(Data provided Opens)
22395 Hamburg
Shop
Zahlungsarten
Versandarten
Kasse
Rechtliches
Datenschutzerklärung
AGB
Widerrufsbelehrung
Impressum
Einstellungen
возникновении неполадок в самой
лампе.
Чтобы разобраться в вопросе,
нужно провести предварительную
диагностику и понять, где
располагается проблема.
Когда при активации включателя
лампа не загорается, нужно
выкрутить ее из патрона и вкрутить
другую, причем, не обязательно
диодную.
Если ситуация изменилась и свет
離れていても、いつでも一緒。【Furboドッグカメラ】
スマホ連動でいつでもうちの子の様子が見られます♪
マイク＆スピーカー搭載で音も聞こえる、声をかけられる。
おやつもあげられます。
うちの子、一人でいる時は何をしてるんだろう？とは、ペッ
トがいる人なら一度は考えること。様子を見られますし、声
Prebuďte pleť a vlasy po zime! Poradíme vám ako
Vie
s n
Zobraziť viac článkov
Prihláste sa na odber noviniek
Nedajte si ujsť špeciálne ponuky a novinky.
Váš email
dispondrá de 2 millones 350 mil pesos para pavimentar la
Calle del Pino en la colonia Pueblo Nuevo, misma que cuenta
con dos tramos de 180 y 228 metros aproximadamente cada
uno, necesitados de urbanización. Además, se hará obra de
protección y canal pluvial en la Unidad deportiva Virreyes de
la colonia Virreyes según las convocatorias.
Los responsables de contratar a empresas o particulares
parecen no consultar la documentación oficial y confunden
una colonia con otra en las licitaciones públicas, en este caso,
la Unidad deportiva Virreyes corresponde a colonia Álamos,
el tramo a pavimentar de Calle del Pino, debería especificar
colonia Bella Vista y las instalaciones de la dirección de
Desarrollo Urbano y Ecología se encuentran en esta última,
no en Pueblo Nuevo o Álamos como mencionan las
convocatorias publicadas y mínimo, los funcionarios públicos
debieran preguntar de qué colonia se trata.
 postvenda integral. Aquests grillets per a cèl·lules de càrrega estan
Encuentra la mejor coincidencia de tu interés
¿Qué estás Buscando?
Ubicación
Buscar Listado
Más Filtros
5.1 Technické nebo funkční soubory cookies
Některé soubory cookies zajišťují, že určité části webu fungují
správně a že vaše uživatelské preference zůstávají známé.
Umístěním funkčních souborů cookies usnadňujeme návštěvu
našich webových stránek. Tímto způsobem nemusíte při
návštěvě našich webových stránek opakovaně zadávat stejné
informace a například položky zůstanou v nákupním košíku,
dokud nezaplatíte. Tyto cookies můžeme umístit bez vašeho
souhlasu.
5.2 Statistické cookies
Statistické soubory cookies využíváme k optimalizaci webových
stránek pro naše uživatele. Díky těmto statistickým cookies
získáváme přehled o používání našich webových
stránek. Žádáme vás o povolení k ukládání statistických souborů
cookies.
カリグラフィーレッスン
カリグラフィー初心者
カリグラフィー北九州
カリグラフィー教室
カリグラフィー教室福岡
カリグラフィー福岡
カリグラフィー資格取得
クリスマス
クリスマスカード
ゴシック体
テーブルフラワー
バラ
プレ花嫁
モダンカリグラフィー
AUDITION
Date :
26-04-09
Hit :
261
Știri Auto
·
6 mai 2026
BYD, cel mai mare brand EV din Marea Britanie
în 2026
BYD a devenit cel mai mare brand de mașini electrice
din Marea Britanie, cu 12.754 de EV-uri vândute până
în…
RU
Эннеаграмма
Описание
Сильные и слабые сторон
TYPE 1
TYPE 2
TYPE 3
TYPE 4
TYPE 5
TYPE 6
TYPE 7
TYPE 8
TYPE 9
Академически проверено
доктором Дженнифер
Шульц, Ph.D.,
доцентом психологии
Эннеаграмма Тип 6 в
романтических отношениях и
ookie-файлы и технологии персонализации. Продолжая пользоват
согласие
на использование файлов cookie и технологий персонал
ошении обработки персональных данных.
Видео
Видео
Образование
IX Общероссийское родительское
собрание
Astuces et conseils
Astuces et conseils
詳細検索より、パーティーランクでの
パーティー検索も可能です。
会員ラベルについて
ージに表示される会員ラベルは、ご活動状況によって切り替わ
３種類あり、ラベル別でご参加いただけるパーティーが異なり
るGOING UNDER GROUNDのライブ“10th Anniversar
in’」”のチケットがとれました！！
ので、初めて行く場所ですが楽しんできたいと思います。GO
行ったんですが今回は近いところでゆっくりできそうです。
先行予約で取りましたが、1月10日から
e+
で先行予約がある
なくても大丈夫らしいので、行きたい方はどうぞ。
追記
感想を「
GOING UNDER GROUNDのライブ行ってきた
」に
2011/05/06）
(Data provided Closes)
Your assignment: For the material above, how many lines contain the word "Nuevo"? Only the number should be given.

Finished task: 2